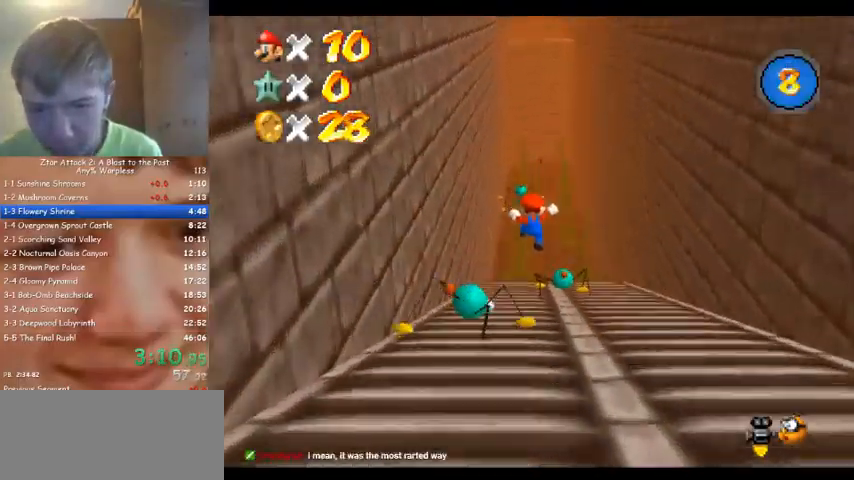
{"buttons": [], "left_stick": "up", "events": [[300, "left_stick", "center"], [400, "left_stick", "up"]]}
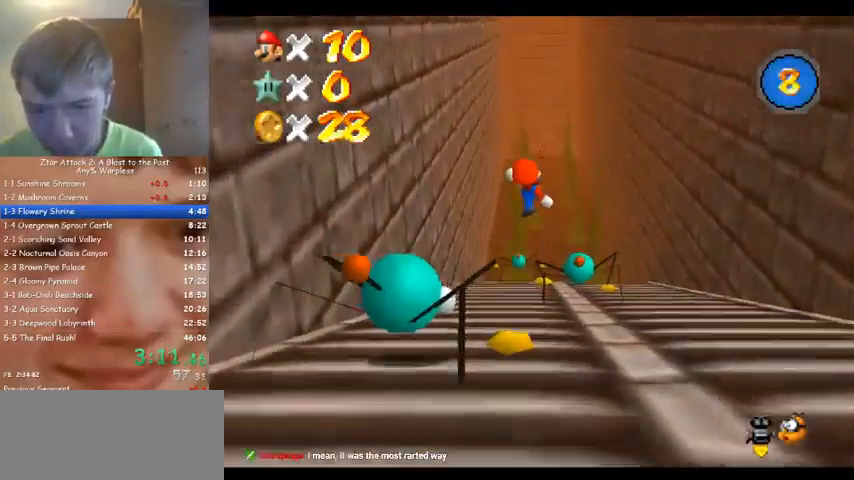
{"buttons": [], "left_stick": "up", "events": []}
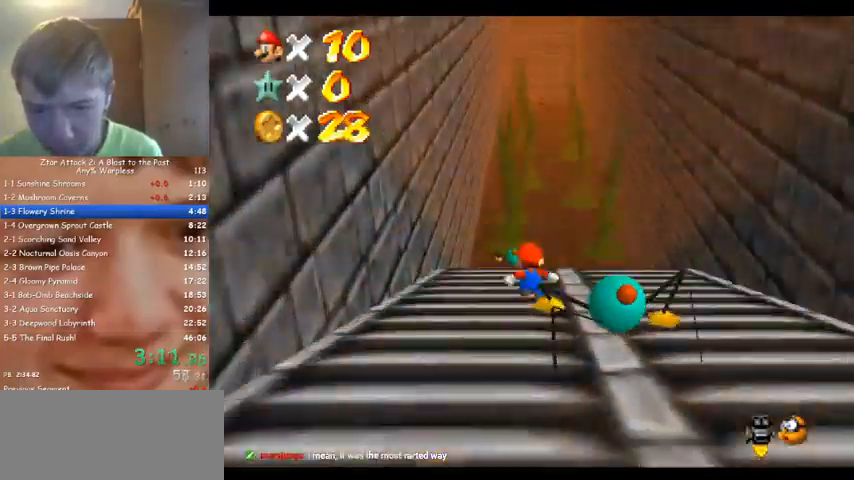
{"buttons": [], "left_stick": "up", "events": []}
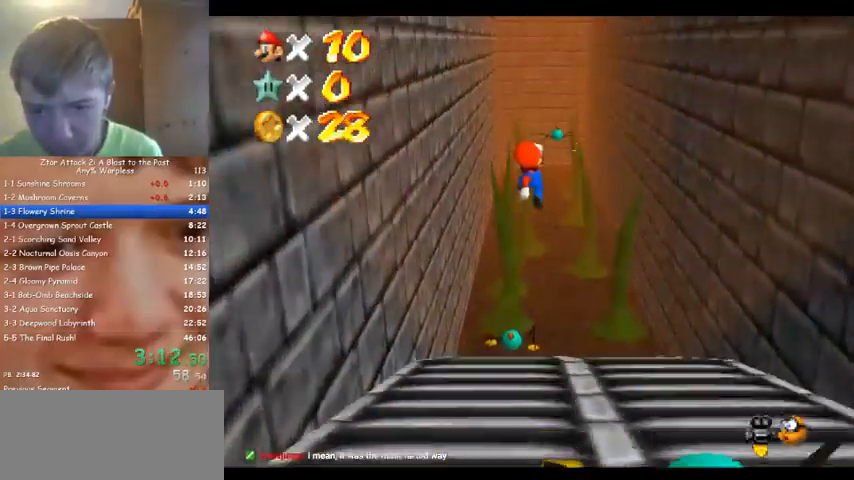
{"buttons": [], "left_stick": "up", "events": []}
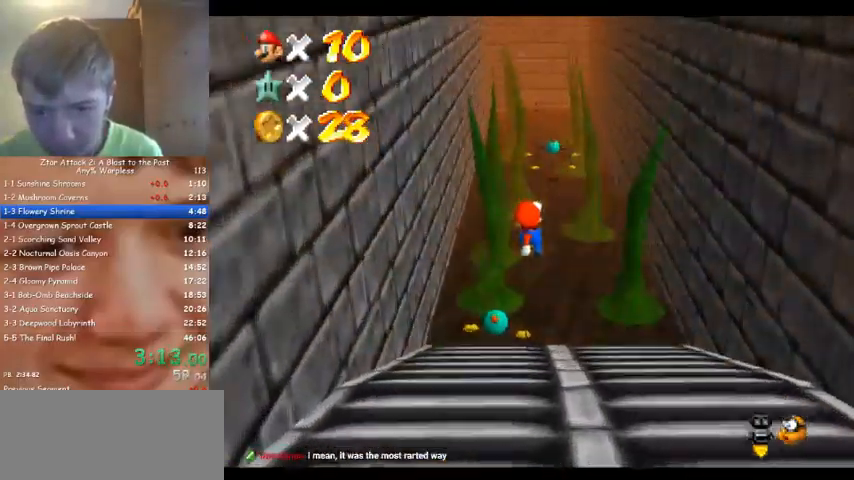
{"buttons": [], "left_stick": "up", "events": []}
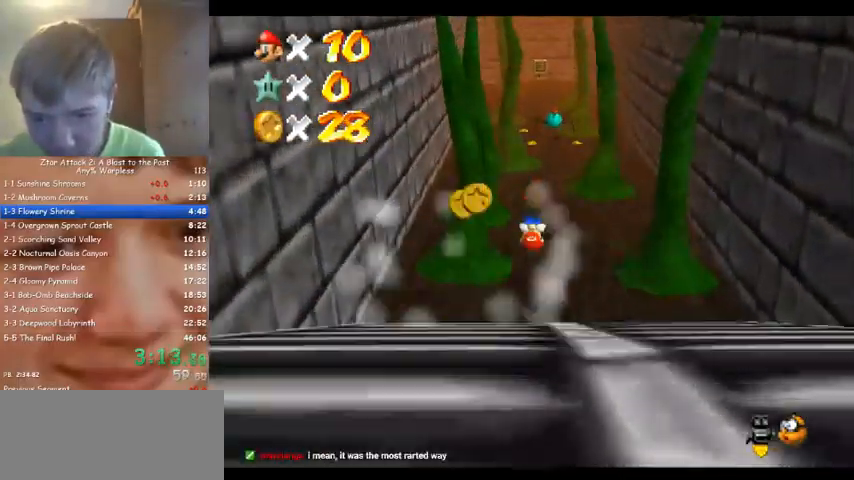
{"buttons": [], "left_stick": "up", "events": []}
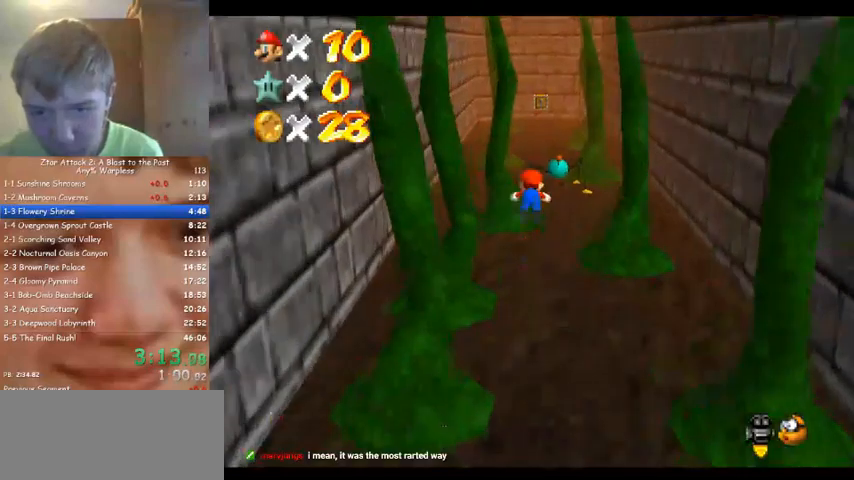
{"buttons": [], "left_stick": "up", "events": []}
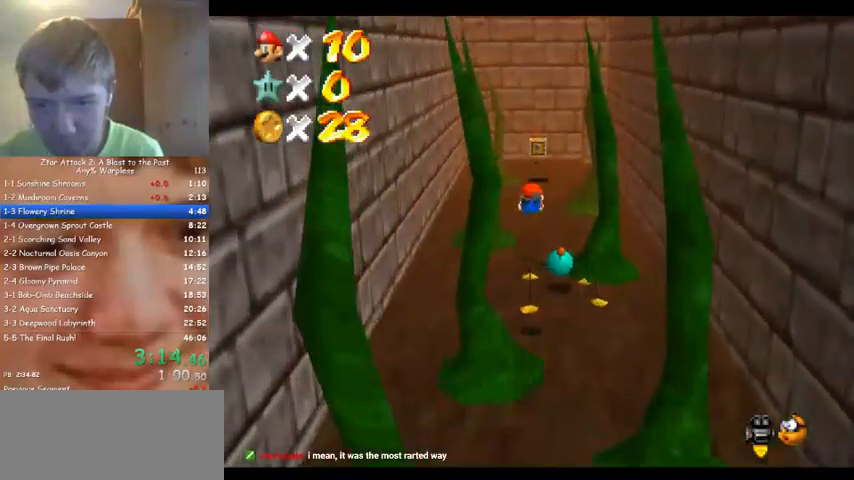
{"buttons": [], "left_stick": "up", "events": []}
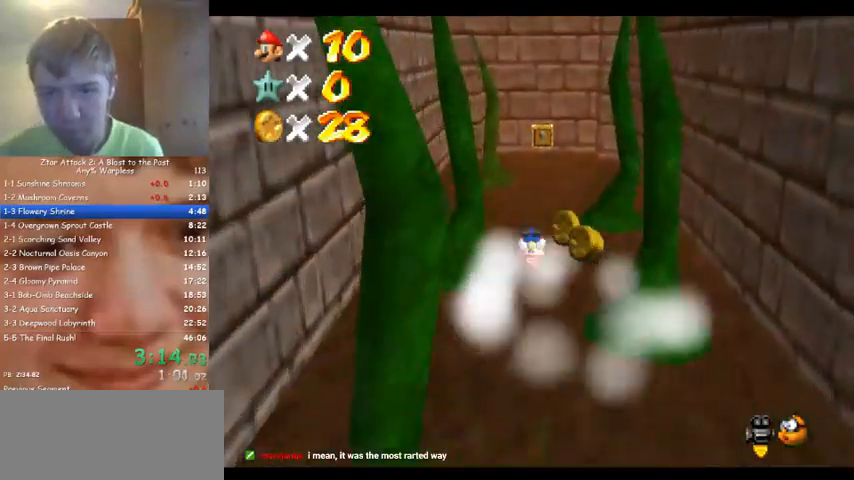
{"buttons": [], "left_stick": "up", "events": []}
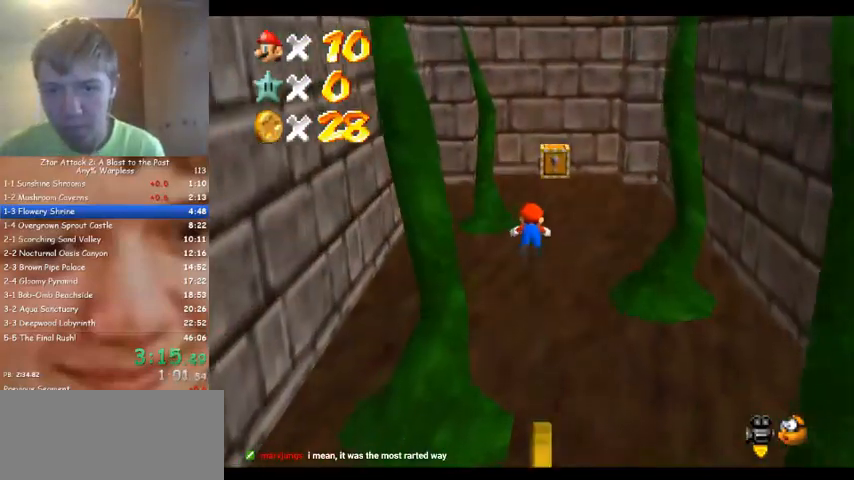
{"buttons": [], "left_stick": "center", "events": [[500, "left_stick", "center"]]}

• [TASK DIRECTIONS]: Extract each line from the listing that holds the word "center".

• [TASK OUTPUT]:
{"buttons": [], "left_stick": "up", "events": [[300, "left_stick", "center"], [400, "left_stick", "up"]]}
{"buttons": [], "left_stick": "center", "events": [[500, "left_stick", "center"]]}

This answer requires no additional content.